The Howey/DePauw poll is the first poll of Indiana voters since the final Senate debate, during which Mourdock said “even when life begins in that horrible situation of rape, that it is something that God intended to happen,” while explaining his pro-life stance.
The comment was met with much criticism, and Mourdock found himself in the unenviable position of explaining that he does not believe God condones rape. He has since been faced with a barrage of Democratic attacks over the the incident, which appear to have turned a once-close race into something of a rout.
Mourdock now trails Donnelly by 11 points, according to the Howey/DePauw poll, a bipartisan poll conducted by Republican pollster Christine Matthews and Democratic pollster Fred Yang.
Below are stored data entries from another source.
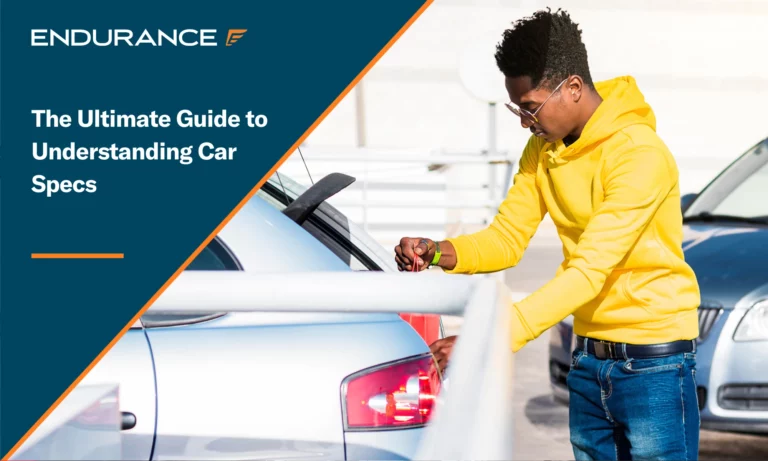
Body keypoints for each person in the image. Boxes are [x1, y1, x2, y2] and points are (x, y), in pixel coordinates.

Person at [395, 8, 702, 461]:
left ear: (573, 88)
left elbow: (588, 272)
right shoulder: (542, 149)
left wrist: (492, 338)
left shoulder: (639, 155)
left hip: (654, 364)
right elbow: (506, 239)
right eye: (516, 108)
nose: (524, 120)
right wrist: (439, 251)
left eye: (531, 106)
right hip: (588, 362)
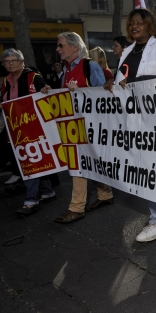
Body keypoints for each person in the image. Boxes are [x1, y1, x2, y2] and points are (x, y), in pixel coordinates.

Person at [106, 8, 156, 242]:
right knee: (148, 168)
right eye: (131, 23)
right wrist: (113, 84)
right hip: (137, 120)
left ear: (150, 25)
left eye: (140, 22)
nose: (134, 26)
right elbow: (123, 84)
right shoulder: (127, 52)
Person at [45, 32, 112, 224]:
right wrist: (49, 93)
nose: (58, 49)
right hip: (73, 126)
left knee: (81, 164)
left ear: (75, 47)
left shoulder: (89, 66)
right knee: (84, 163)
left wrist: (82, 92)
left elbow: (103, 97)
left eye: (61, 45)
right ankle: (105, 194)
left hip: (91, 125)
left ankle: (76, 208)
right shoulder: (66, 69)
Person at [0, 48, 56, 214]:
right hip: (16, 130)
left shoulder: (33, 77)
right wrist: (0, 105)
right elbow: (6, 102)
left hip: (35, 128)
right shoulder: (6, 81)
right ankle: (48, 191)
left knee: (30, 164)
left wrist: (45, 91)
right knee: (33, 162)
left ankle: (31, 201)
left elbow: (48, 96)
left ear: (22, 62)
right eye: (7, 62)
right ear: (3, 64)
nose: (10, 64)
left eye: (13, 60)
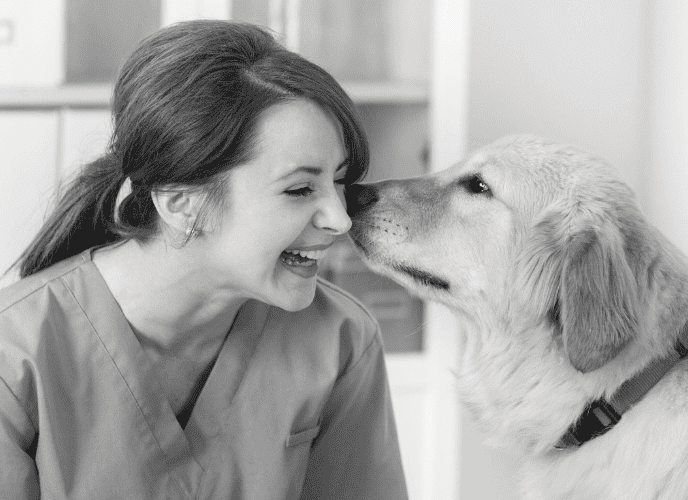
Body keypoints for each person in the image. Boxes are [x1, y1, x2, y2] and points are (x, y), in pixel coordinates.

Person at [0, 20, 408, 500]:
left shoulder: (340, 339)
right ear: (180, 203)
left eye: (338, 182)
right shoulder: (16, 359)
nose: (340, 219)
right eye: (300, 189)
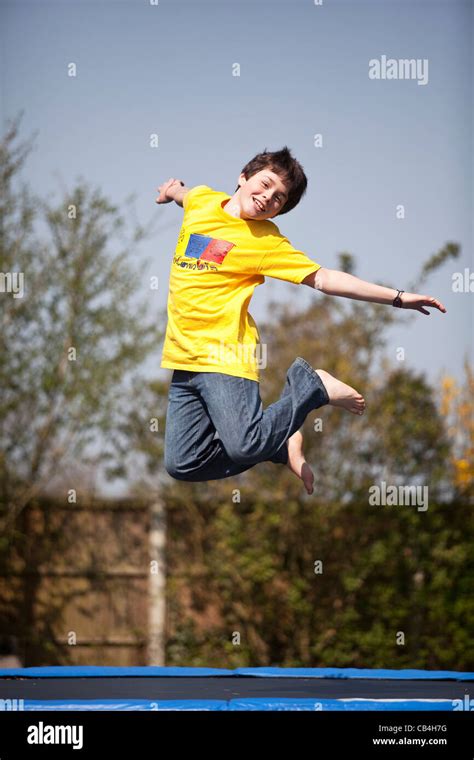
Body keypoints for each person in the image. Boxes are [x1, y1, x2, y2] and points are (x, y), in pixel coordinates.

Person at [155, 147, 446, 495]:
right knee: (182, 462)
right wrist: (171, 190)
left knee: (245, 446)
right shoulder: (202, 201)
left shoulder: (266, 241)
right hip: (182, 359)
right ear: (243, 177)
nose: (267, 198)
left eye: (278, 199)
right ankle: (279, 441)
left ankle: (312, 387)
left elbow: (324, 278)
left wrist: (397, 297)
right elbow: (184, 194)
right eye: (264, 186)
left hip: (223, 356)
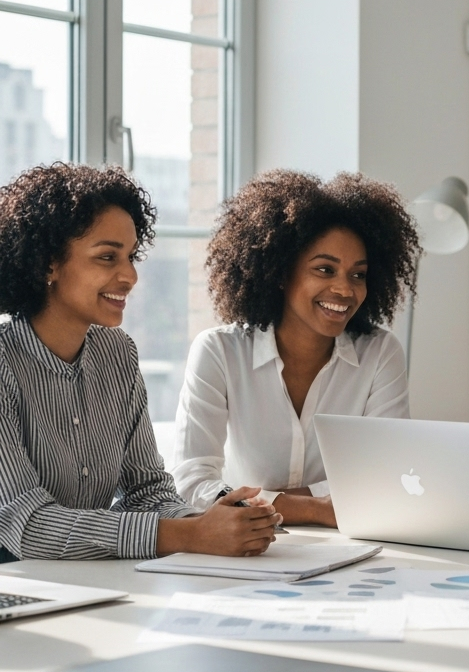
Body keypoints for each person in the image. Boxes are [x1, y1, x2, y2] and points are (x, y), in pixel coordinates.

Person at [0, 163, 281, 563]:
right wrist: (191, 534)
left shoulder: (118, 353)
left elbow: (147, 490)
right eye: (107, 257)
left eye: (131, 256)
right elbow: (25, 526)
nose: (129, 276)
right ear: (49, 263)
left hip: (90, 582)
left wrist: (216, 520)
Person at [171, 170, 419, 526]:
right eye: (324, 269)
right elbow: (190, 483)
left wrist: (262, 500)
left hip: (349, 551)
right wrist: (318, 508)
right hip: (246, 546)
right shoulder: (219, 351)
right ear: (281, 272)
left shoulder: (380, 353)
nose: (345, 290)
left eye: (357, 274)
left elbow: (387, 474)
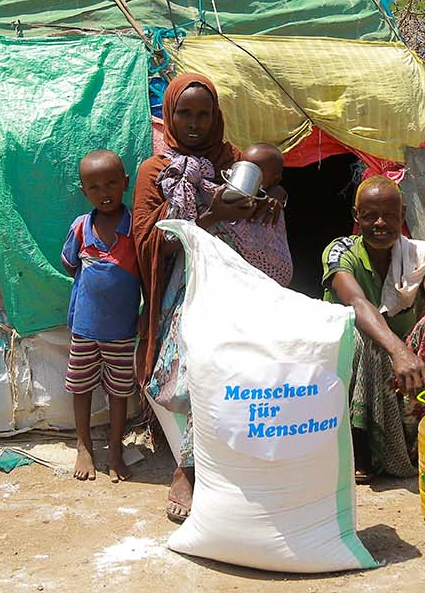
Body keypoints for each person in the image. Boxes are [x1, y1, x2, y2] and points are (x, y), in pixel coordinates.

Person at [131, 74, 285, 521]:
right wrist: (209, 215)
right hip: (184, 285)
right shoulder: (155, 170)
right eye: (184, 113)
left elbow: (267, 189)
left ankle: (232, 455)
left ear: (216, 116)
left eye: (204, 114)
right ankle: (189, 468)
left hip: (238, 278)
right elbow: (147, 238)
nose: (195, 123)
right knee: (200, 358)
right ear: (169, 115)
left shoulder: (234, 160)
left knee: (247, 358)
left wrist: (274, 194)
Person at [322, 176, 425, 481]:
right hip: (352, 362)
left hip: (403, 362)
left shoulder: (419, 256)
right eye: (370, 216)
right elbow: (357, 303)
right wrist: (398, 350)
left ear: (404, 215)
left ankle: (420, 432)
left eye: (390, 215)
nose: (380, 223)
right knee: (359, 334)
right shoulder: (340, 251)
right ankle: (361, 445)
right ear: (356, 216)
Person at [59, 150, 139, 483]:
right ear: (84, 192)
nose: (104, 192)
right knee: (81, 387)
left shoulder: (135, 227)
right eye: (94, 187)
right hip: (84, 328)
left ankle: (116, 449)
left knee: (119, 392)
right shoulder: (81, 227)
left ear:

Donnelly leads with 47 percent of the vote, while Mourdock gets only 36 percent. The Libertarian candidate, Andrew Horning, gets six percent.
The poll surveyed 800 likely voters from October 28-30 and has a margin of error of plus or minus 3.5 percentage points.
Eighty-seven percent of those surveyed knew about Mourdock’s comment, while just 13 percent did not.
In a state Romney is expected to easily win, only 70 percent of Republicans say they plan to vote for Mourdock.
“It’s all over but the crying,” wrote Matthews in her analysis of the numbers.
The Mourdock campaign countered Friday morning with an internal poll conducted by Republican pollster Jon McLaughlin that showed Mourdock ahead by two points, 46 percent to 44 percent.
In fact, it had Mourdock gaining momentum over the past week, gaining from 44 percent on October 25, while Donnelly’s numbers remained stagnant at 44 percent.
The internal poll surveyed 600 likely voters from October 31 through November 1 and has a margin of error of plus or minus four percentage points.
McLaughlin dismissed the Howey/DePauw results in a conference call with reporters Friday morning, saying the Democratic Senatorial Campaign Committee was a client of Yang’s, and therefore he could not be expected to produce an accurate poll.